A one-word answer to this would be adaptiveness. Adaptiveness to the Indian market in terms of the government regulations, market dynamics etc. In India, infrastructure is always a problem. For example, if you look at retail, it does not have full access to the Indian market yet. We still do not have FDI in retailing. That, in itself is a problem. And even if you get entry, how would you get access to the rural markets? Therefore, a unique approach has to be taken by companies, see what Unilever did. They involved women of the villages as their distributors and created awareness about the company’s products through a programme called Shakti Amma.
Take the example of Cummins, one of the major players in probably the second largest market for trucks in the world- India. In India, drivers use river water as a coolant for the radiator. If you manufacture an engine using the same standards that you use in the US, it would go for a toss anytime. But Cummins understood that this is highly an unforgiving market where drivers overload trucks, use dirty river water for cooling and at the same time expect the same longevity. They adapted well, and has thus far done well in the Indian market. Look at the companies that could not make it big here- Toyota, Sony, Apple. Apple has had a late realization. Probably they were playing a waiting game, thinking that India would become a developed market in 10 years. But that is not going to happen in another 20 years, for obvious reasons. Still there would be demand for moto bikes, mobile phones and other technologies.
How does exposure to International Business help students who are pursuing different fields of management?
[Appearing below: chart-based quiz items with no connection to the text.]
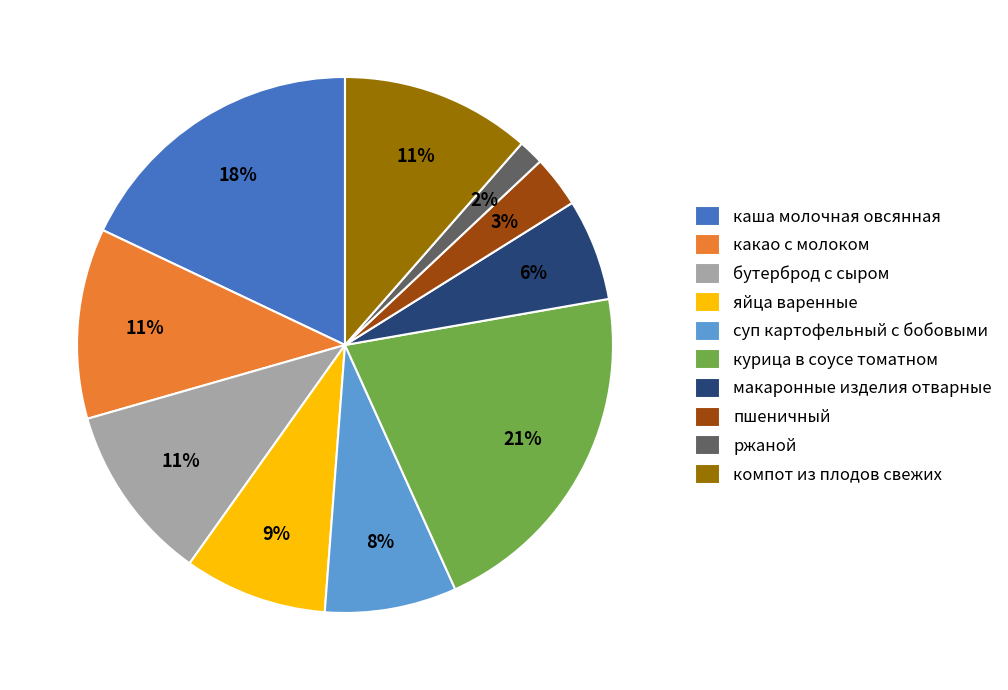

To the nearest percent, what percentage of the pie is суп картофельный с бобовыми?

8%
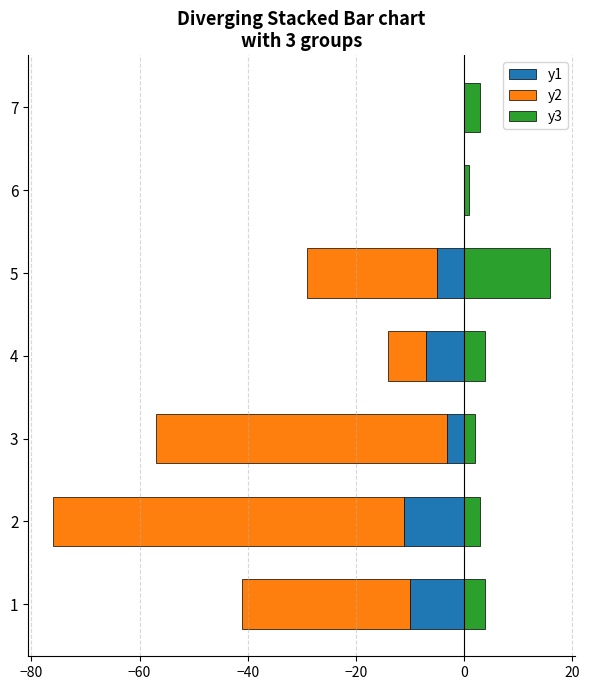

Which series has the largest range (max minus min)?

y2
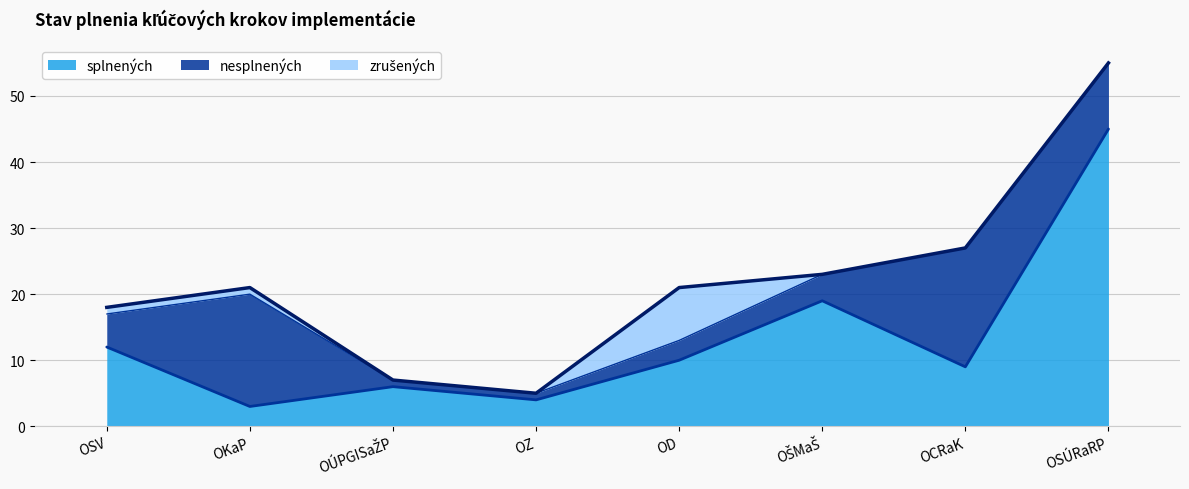

At which label is zrušených closest to 4?

OSV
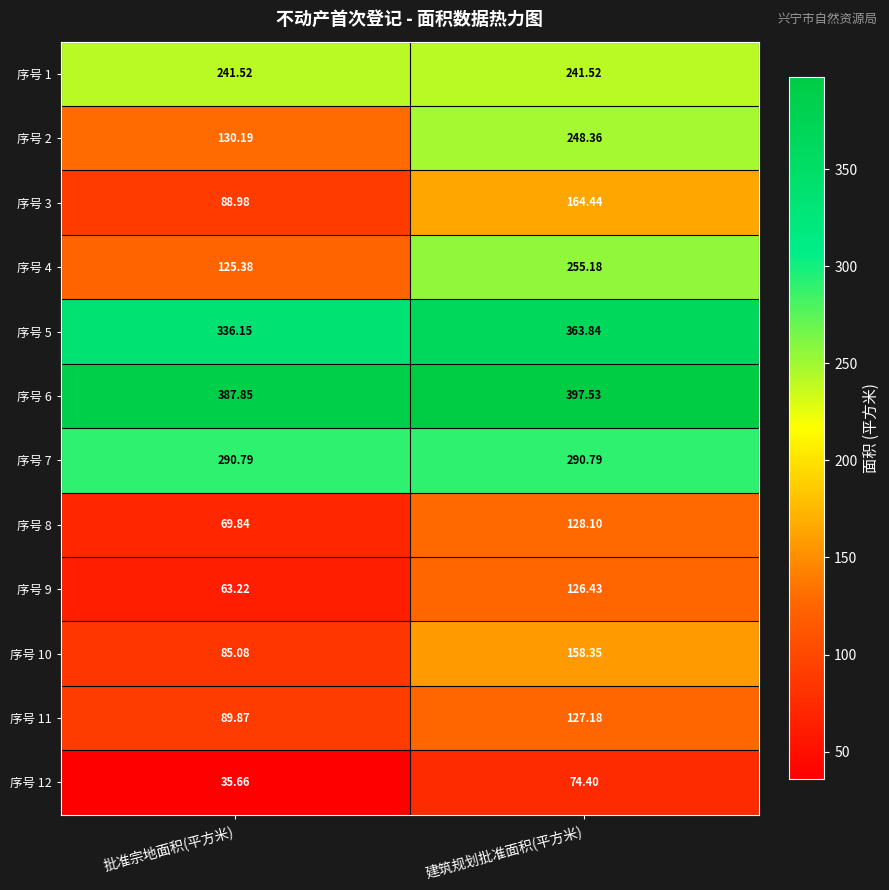

At which category does the chart reach its peak across all series?

建筑规划批准面积(平方米)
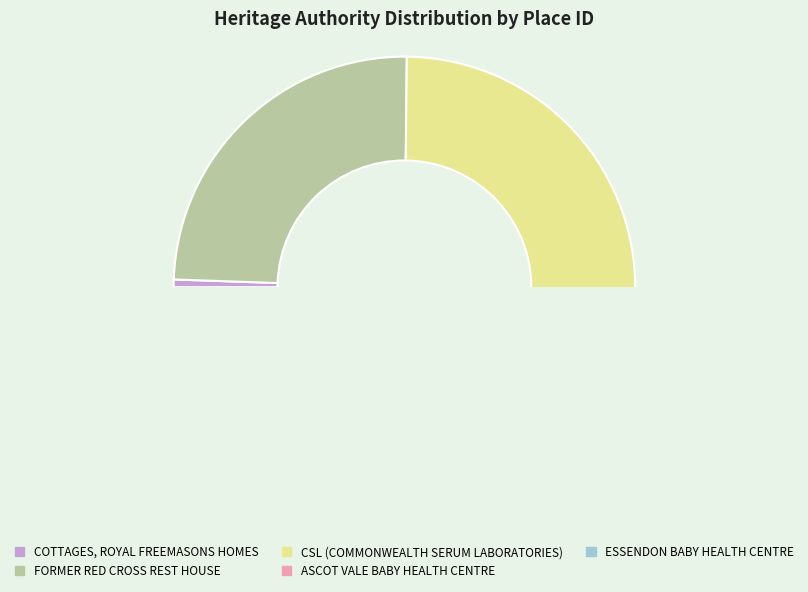

The ASCOT VALE BABY HEALTH CENTRE slice represents 18% of the pie. True or false?

False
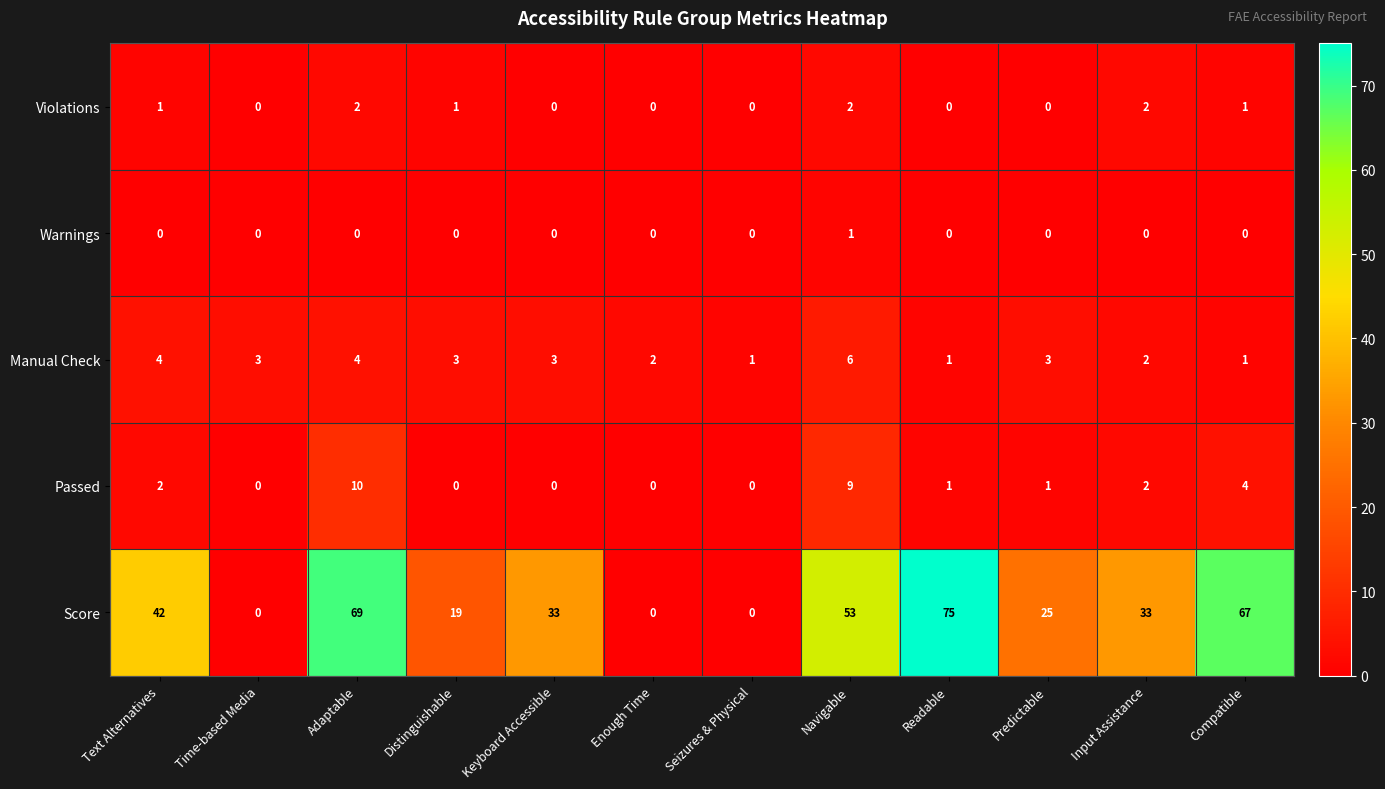

What is the difference between the highest and lowest values at Input Assistance?

33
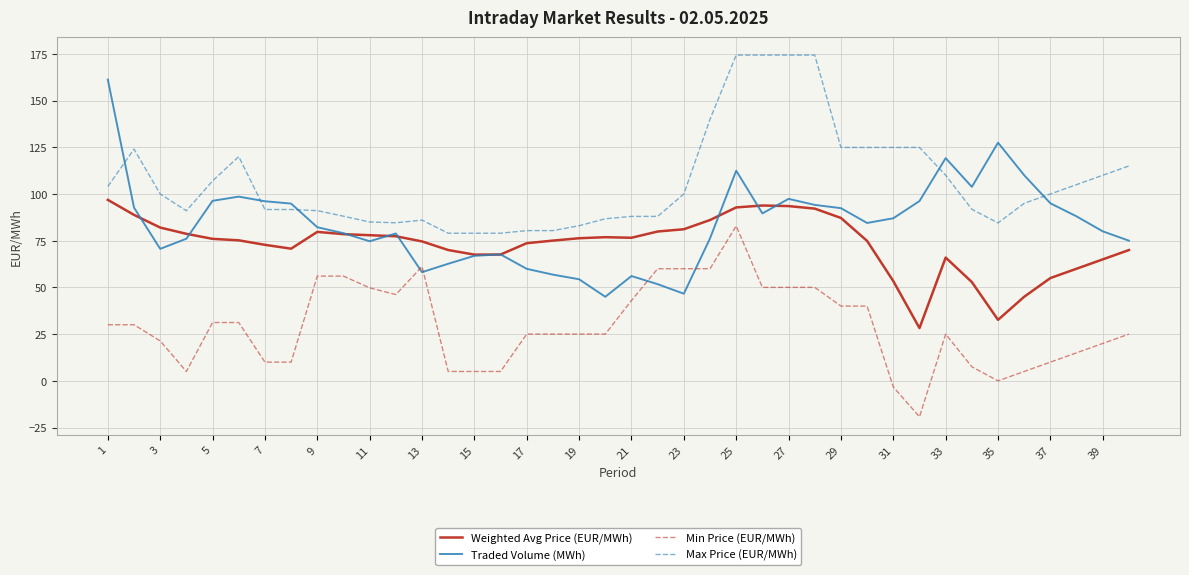

List the series in order of their peak value, lowest first.

Min Price (EUR/MWh), Weighted Avg Price (EUR/MWh), Traded Volume (MWh), Max Price (EUR/MWh)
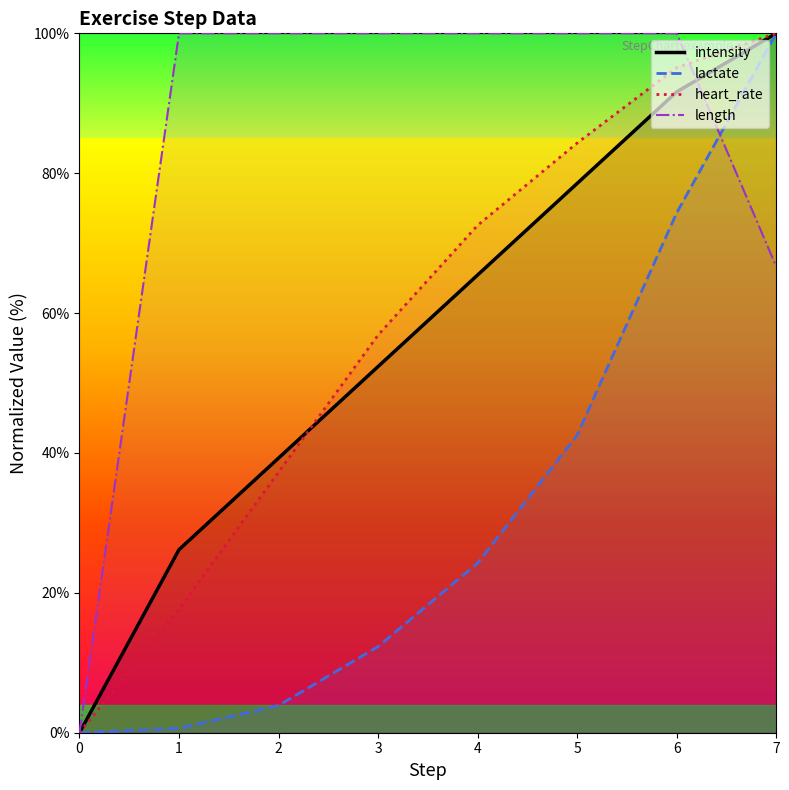

True or false: length has a value of 100.0 at 1.

True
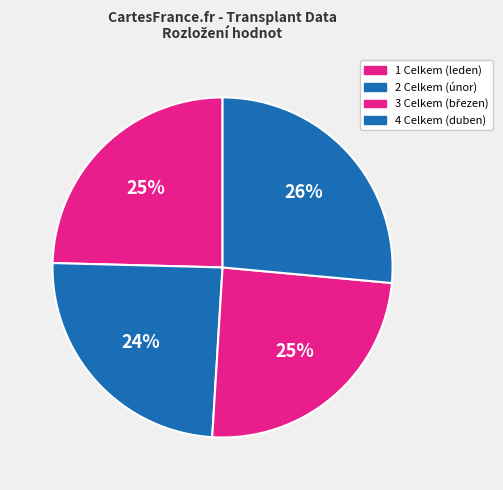

To the nearest percent, what is the combined percentage of 2 Celkem (únor) and 1 Celkem (leden)?

49%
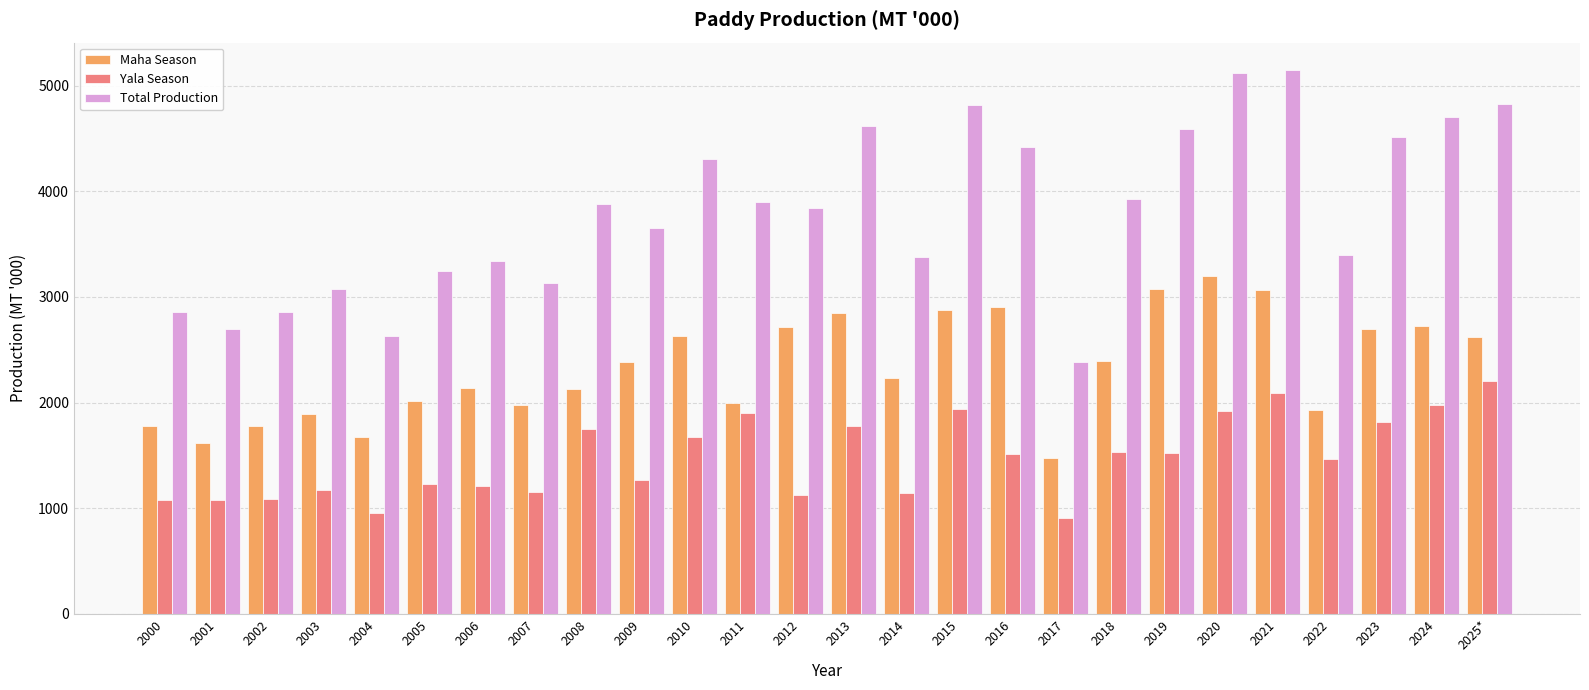

What is the sum of the Maha Season values at 2011 and 2021?

5057.4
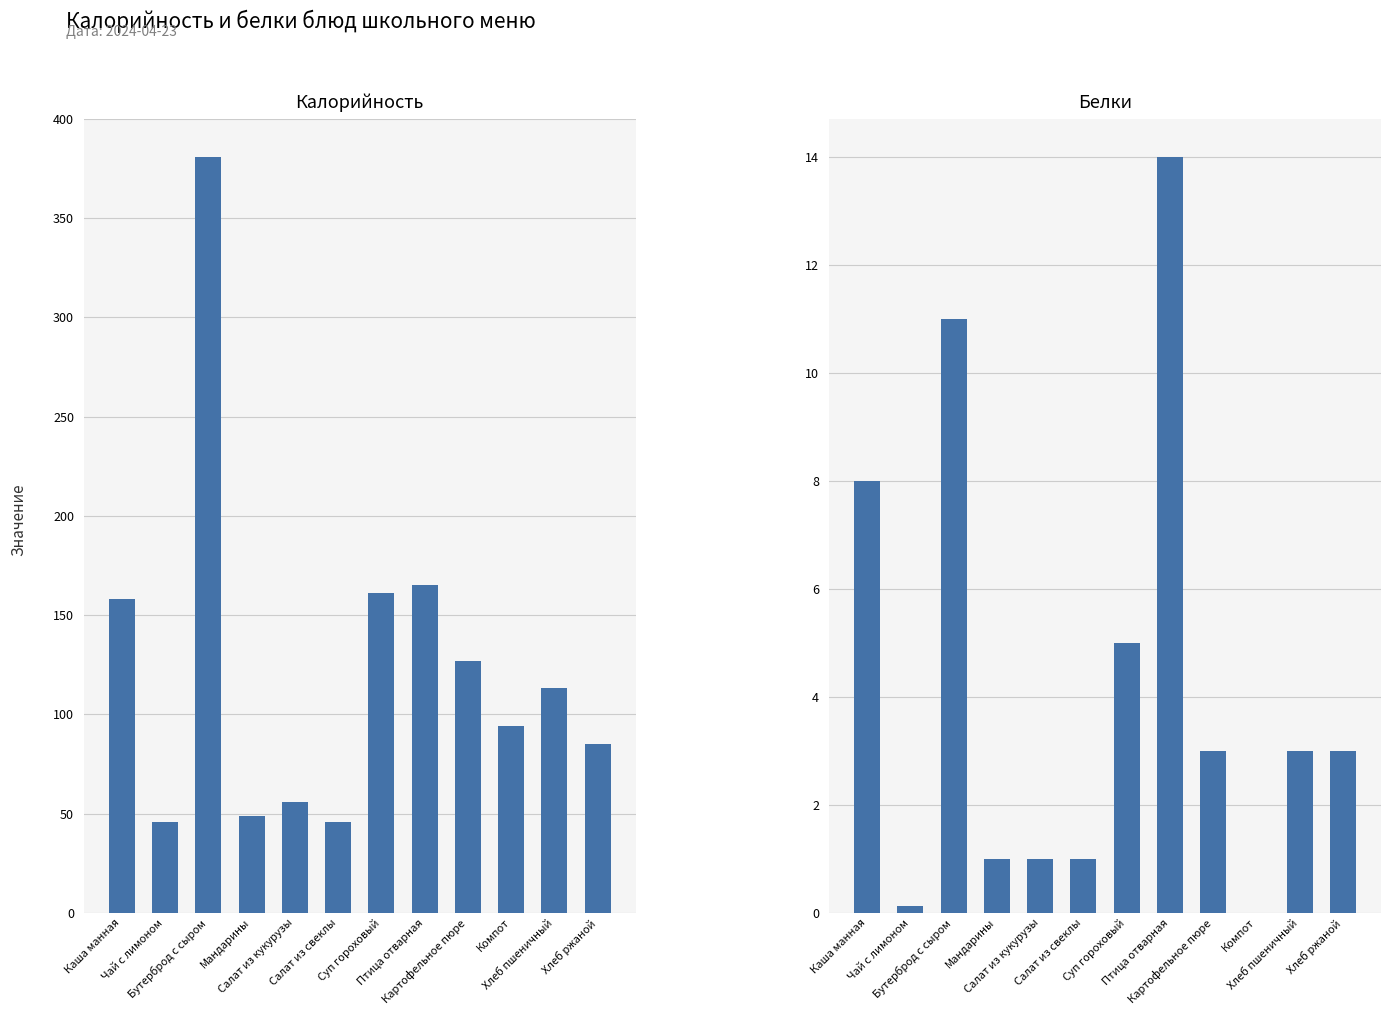

What is the sum of the Белки values at Хлеб ржаной and Птица отварная?

17.0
International Business is just as any business, it is across functions. Today, you will find more often than not that businesses are present globally. Even companies like Nirma have gone global and diversified into cement and other industries. Any company which recruits graduates will look at their technical competence, adaptiveness and leadership skills. And adaptability is very important these days, due to globalization. Feeling at home in a foreign environment, ease of acclimatizing with the host country culture and people are the sought-after qualities. Every company that recruits you, at some point of time, will send you abroad. Look at GE, which adopted this approach very early. From ethno-centrism, they moved to geo-centrism very fast. We used to talk about cross functional teams (CFTs), now we talk about cross border teams (CBTs). People from different countries work as a team and coordinate. Learning International Business is surely going to help you align yourself with the companies’ global approach.